Closed zackarno closed 1 month ago

zackarno commented 3 months ago

You can see that the download_adm0_sf() function does not actually download the admin 0 when layer= NULL (default). Rather it downloads all the admin files available and just selects the first one. So for example if you run

download_adm0_sf(iso="BGD,file ="adm0")

it actually returns admin 4 level shapefile with > 5000 rows

https://github.com/OCHA-DAP/hdx-signals/blob/ab74f4a9181b71121fd01f3a5305f7dc9eb0188e/src-static/update_iso3_sf.R#L151-L187

You can see later in the implementation of update_adm_sf .. layer is not specified either so it's downloading all the admins

https://github.com/OCHA-DAP/hdx-signals/blob/ab74f4a9181b71121fd01f3a5305f7dc9eb0188e/src-static/update_iso3_sf.R#L41-L43

The update_adm_sf() func does sort of convert them back to adm0 with this step:

https://github.com/OCHA-DAP/hdx-signals/blob/ab74f4a9181b71121fd01f3a5305f7dc9eb0188e/src-static/update_iso3_sf.R#L45-L48

but it seems like it would be cleaner just to download the admin 0 file as the download_adm0_sf() function name indicates. It might be possible that this unioning step is also resulting in some of the weirder looking shapes?

Is the issue that the admin names are not standard enough? they look pretty standard just testing a few with fieldmaps so that you could string match the layer name on "adm\d$" or supply it dynamically with glue("{tolower(iso3)}_adm0"). IF not standard enough you could just get the adm0 like this by grabbing the layer with the least features like this:

sf$st_layers(fn)$name[sf$st_layers(fn)$features == min(sf$st_layers(fn)$features)]
caldwellst commented 3 months ago

Nice. I like this a lot, please implement, and yes, best to grab that adm0 layer!

zackarno commented 3 months ago

do you happen to know if all FieldMap layer names are standardized to glue("{tolower(iso3)}_adm\\d$"). If thats the case it's easy to supply as layer to st_read() inside download_shapefile(). If there not all standardized like this -- cant really use the download_shapefile() function here with the approach below to choose the layer with the least features (adm0) as the code will make it less generic and only good for admin 0

adm0_lyr_name <- sf$st_layers(fn)$name[sf$st_layers(fn)$features == min(sf$st_layers(fn)$features)]

Kind of annoying to check because you need to download ever gpkg.zip first, unzip, check layers etc -- so was wondering if you happened to know from previous work.

update :

caldwellst commented 3 months ago

Sorry, I don't know actually if they are standardized, but glad to hear that they seemingly are in your testing. Let's see how we get on and how many timeout.

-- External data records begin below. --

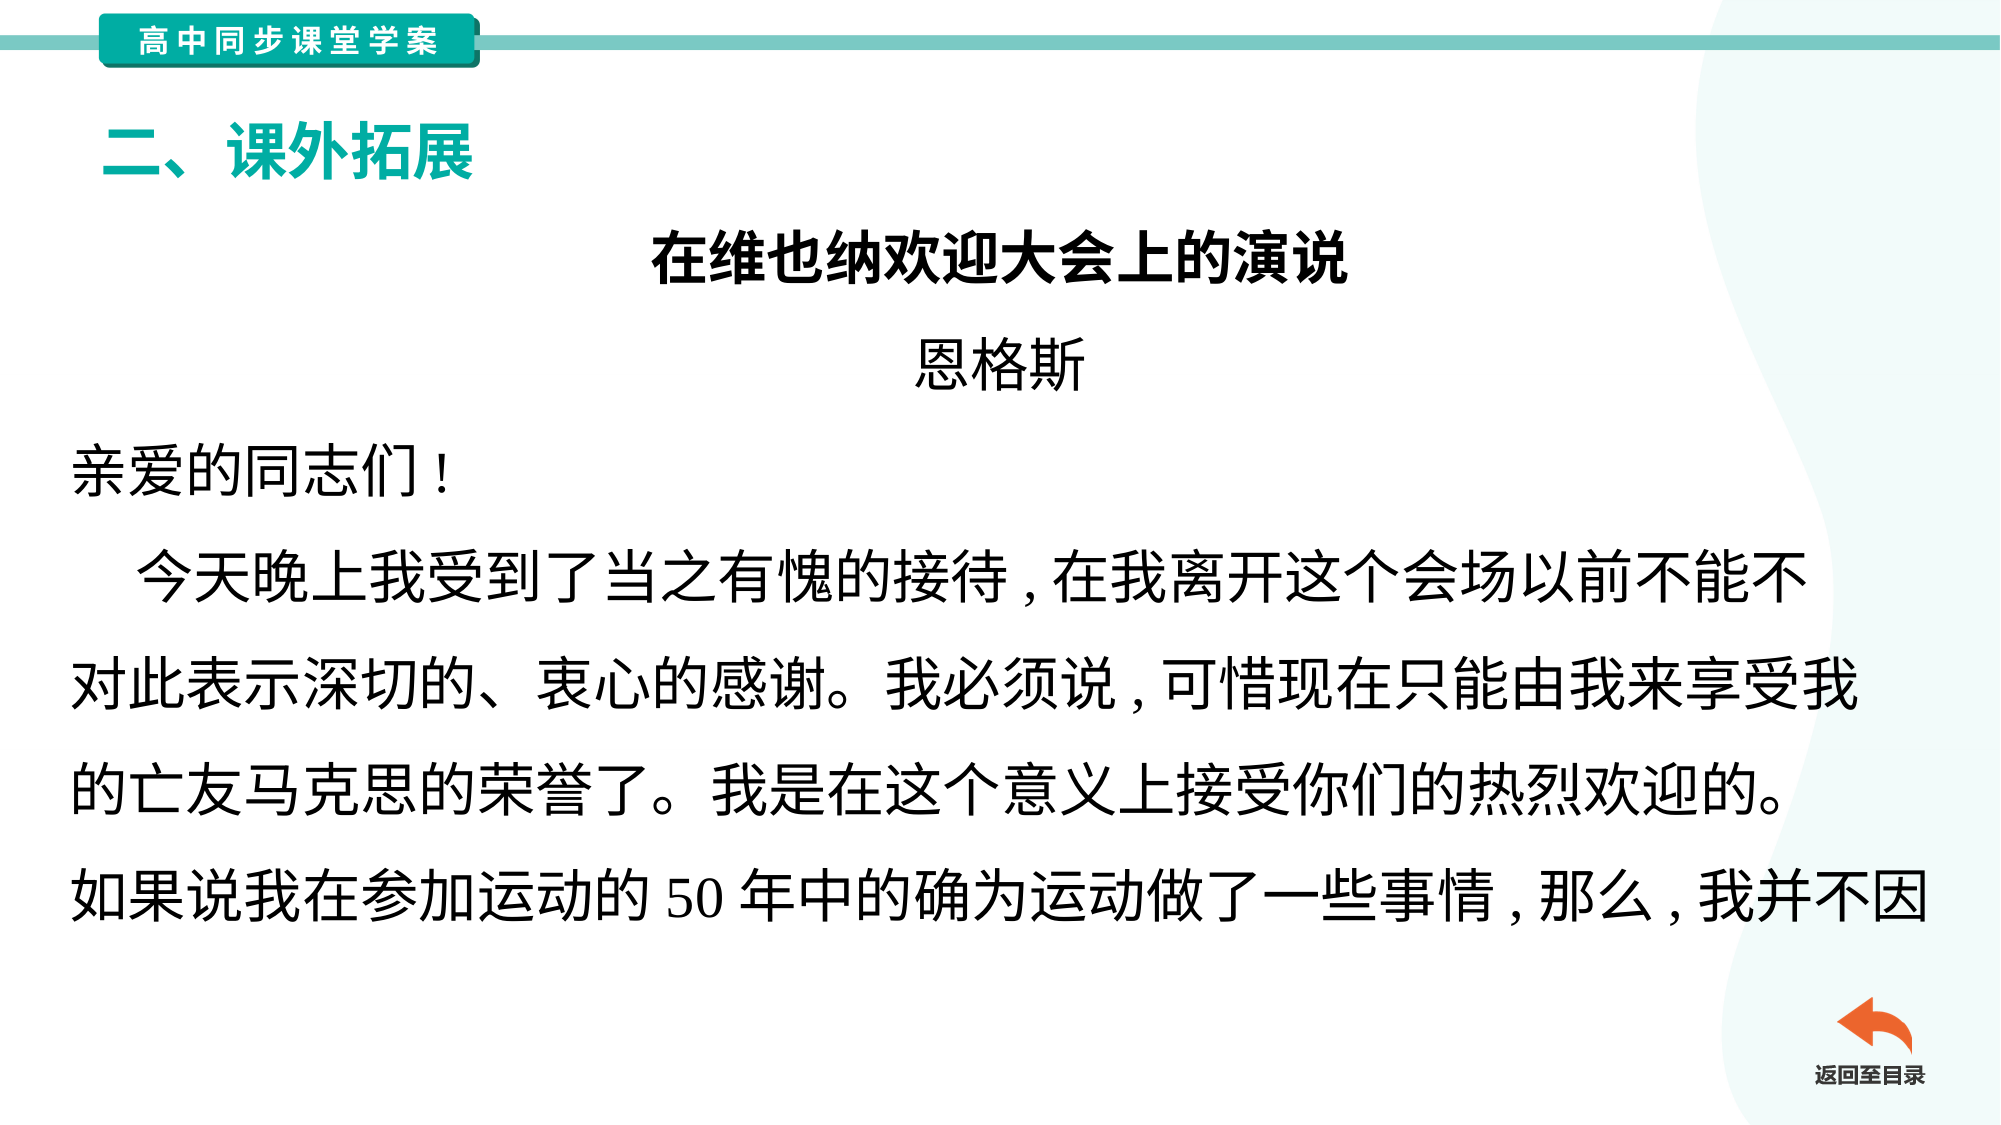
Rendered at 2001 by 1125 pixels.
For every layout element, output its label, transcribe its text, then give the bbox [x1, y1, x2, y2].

text_box 二、课外拓展 [100, 76, 1899, 185]
text_box 在维也纳欢迎大会上的演说 恩格斯 亲爱的同志们! 今天晚上我受到了当之有愧的接待,在我离开这个会场以前不能不 对此表示深切的、衷心的感谢。我必须说,可惜现在只能由我来享受我 的亡友马克思的荣誉了。我是在这个意义上接受你们的热烈欢迎的。 如果说我在参加运动的50年中的确为运动做了一些事情,那么,我并不因 [100, 185, 1899, 930]
picture [0, 0, 2000, 1125]
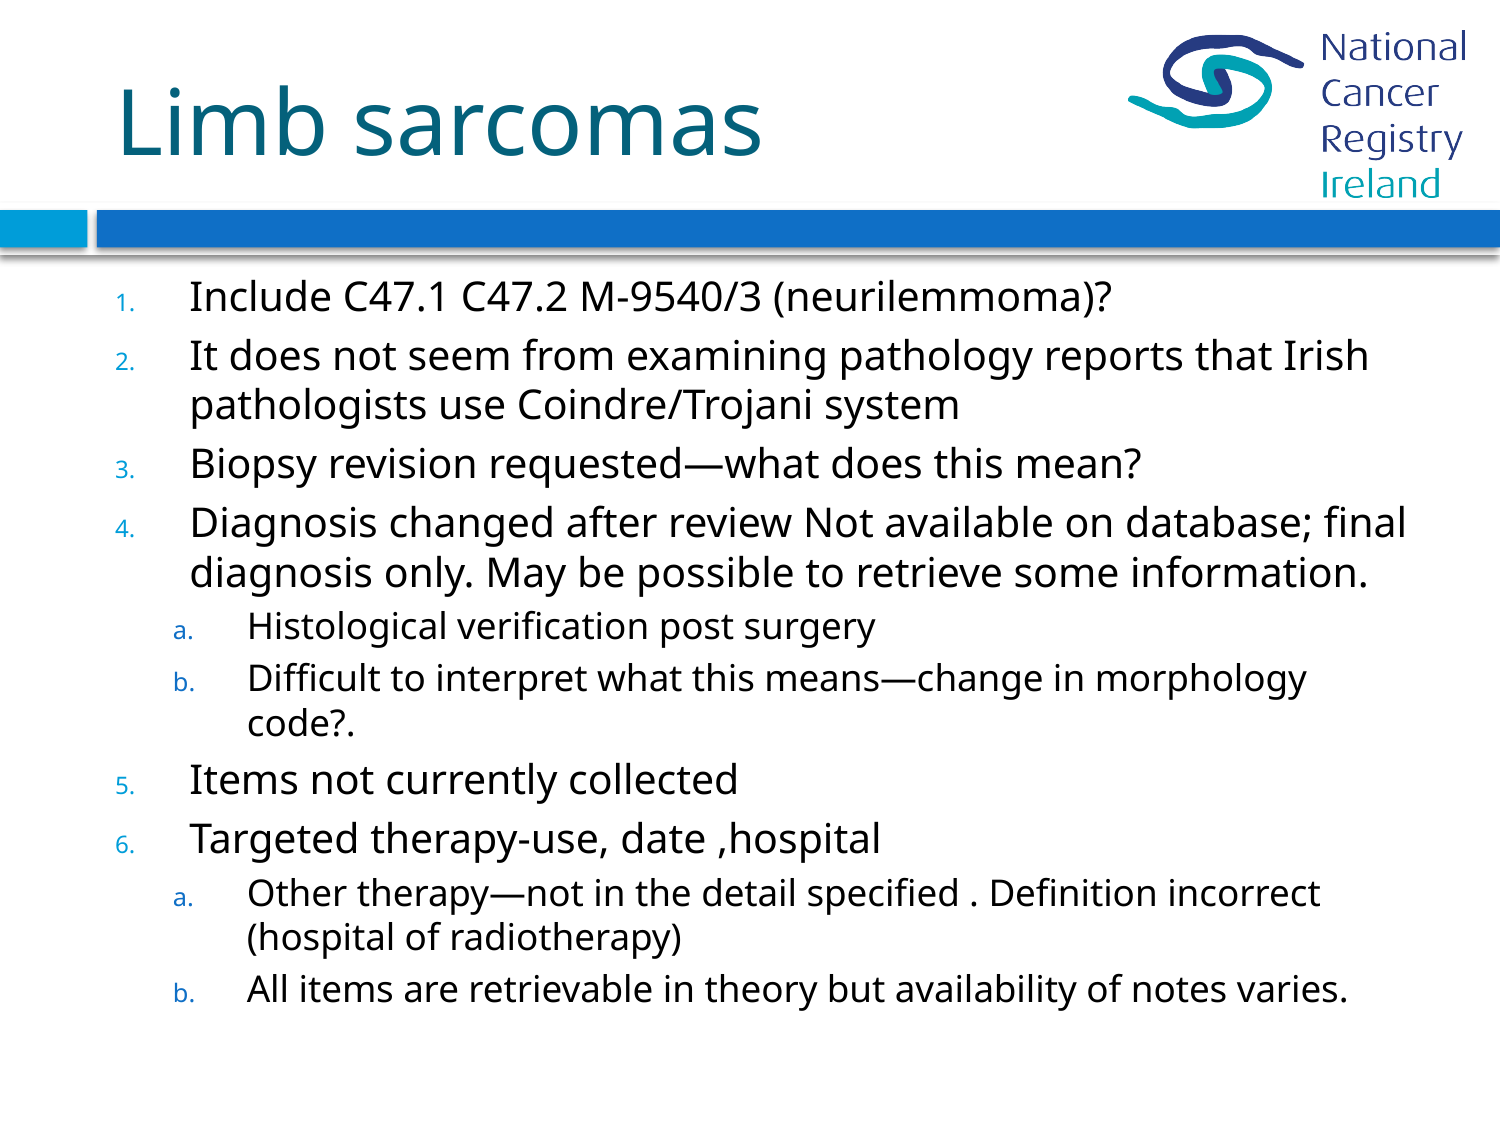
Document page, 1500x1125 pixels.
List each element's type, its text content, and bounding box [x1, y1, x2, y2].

Could be something caught in the tryCatch so we can see what's happening. Will check out when I review the final code either here or in a PR!

zackarno commented 3 months ago

yup, they are standard which makes it easier to simply call them in the layer argument with glue("{tolower(iso3)}_adm0").

I think when the simplest thing will just be to combine this functionality to pull adm0 layers only (rather than all subnational) with the data source attribution PR #115 . That way we will end up with all our admin 0 boundaries attributed to data source. Once this is done we can compare the field map attributed files to the html table on the field map website to see what if any timed out.

caldwellst commented 2 months ago

@zackarno Can we close this?

zackarno commented 2 months ago

yes - I believe so. Could run the actual file update command first and make sure all good.